One of the most challenging aspects of moving away from Boston and beginning my new life in Montana was leaving my community behind. After ten years in that city, I had formed a tight friendship network of fellow scholars and ministers. But, as all of us knew, at some point, our life together would have to change. Each of our vocations required us to share the gifts we had been given with the people of God. What we had been learning and studying together would make little sense if we only stayed in our tight-knit groups of friends. But this reality did not make leaving any easier.
The familiar story of the feeding of the multitude from Luke’s gospel that we heard yesterday provides some important insights into this aspect of discipleship. This story not only tells us about Jesus’ compassionate desire and ability to feed and nourish us, it also offers us important insights into Christian discipleship. We can see this by paying attention to what comes before this famous scene on the deserted hillside. At the beginning of Chapter 9 of Luke’s Gospel, Jesus empowers the twelve to go out and to proclaim the good news of the Kingdom of God as well as heal those in need of healing. They later return and gather to share what they have seen and done. Jesus, knowing how tired they must be, honors their need for fellowship and rejuvenation and they withdraw from the crowds.
But the crowds find them and Jesus cannot ignore their needs. He proceeds to heal the people and proclaim the Kingdom of God. We can understand, then, why at the end of the day the disciples insist that he sends the crowds away. The disciples are tired; they are hungry; they are spent. They are looking forward to a little down time with Jesus and with one another. Yet this is not the time, Jesus tells them. It is time to feed the crowd. Depleted of provisions and energy, the disciples wonder where this food (and strength!) will come from. In spite of their doubts, they offer what little they have. Jesus takes it, blesses it, breaks it, and gives it to them. They, in turn, feed the crowd. They each go to those groups of fifty scattered over the hillside, and they share what has been given to them. And all are satisfied—including the twelve.

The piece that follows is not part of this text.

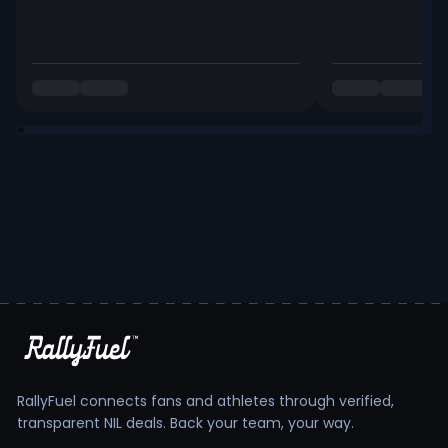
RallyFuel connects fans and athletes through verified,
transparent NIL deals. Back your team, your way.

Later this week theologians will gather together at Rockhurst University in Kansas City, MO to attend the annual College Theology Society convention. For many of us—especially at the end of the academic year–this conference and others like it have become important opportunities to celebrate and rejuvenate with long-lost colleagues. This year I will have the pleasure of being part of a panel discussion on the role and art of theological blogging and its role in public discourse.
Blogging—as a few of us have reflected on in previous posts—has become an important form of ministry today. Blogs like Daily Theology, Catholic Moral Theology, Raids Against the Color Line, Women in Theology, Political Theology, The Jesuit Post, Dating God, There Will Be Bread, and many others provide important spaces for common reflection and critical dialogue. Blogging therefore offers some insights into Christian discipleship. I have found my own experience as a contributor to Daily Theology has both nourished me and helped me nourish others. It has provided an ever-widening circle of friends and colleagues who provide mutual challenge and support even from great distances. It has also given me an opportunity to grow in and share my vocation as a theologian and as a disciple. Scattered over our own hillsides, we are able to share with and sustain one another in our mutual commitment to serve the people of God.
But as with any form of ministry, blogs and the like can also perpetuate hate and division. The story of the feeding of the multitude reminds us that authentic discipleship requires sharing—not shaming, gathering—not dividing, and feeding—not hoarding. And this is especially important when we consider how ministry and evangelization occur on the Internet and social media. For just as blogs and other online communities can (and should!) create lasting and life-giving connections between people, they can also easily become spaces that encourage isolation and alienation.
Chapter 9 of Luke’s Gospel tells us that Christian discipleship is constant movement of going out to proclaim and gathering together to rejuvenate. Most importantly, Luke reminds all of us that discipleship is about sharing what God provides. The gifts we share with others are just that: gifts. Therefore, we must share whatever it is we have to offer with humility, compassion, and mercy. Like the disciples on the hillside, all of us need to be fed and all of us are called to feed others. My experience writing for and reading Daily Theology has taught me that blogs and social networking, podcasts and online forums, communities, and scholarship can provide avenues that help us nourish and be nourished. And as with any form of ministry, the fruits of our labor will be judged on how faithful we are to Jesus’ command to serve one another with love and mercy.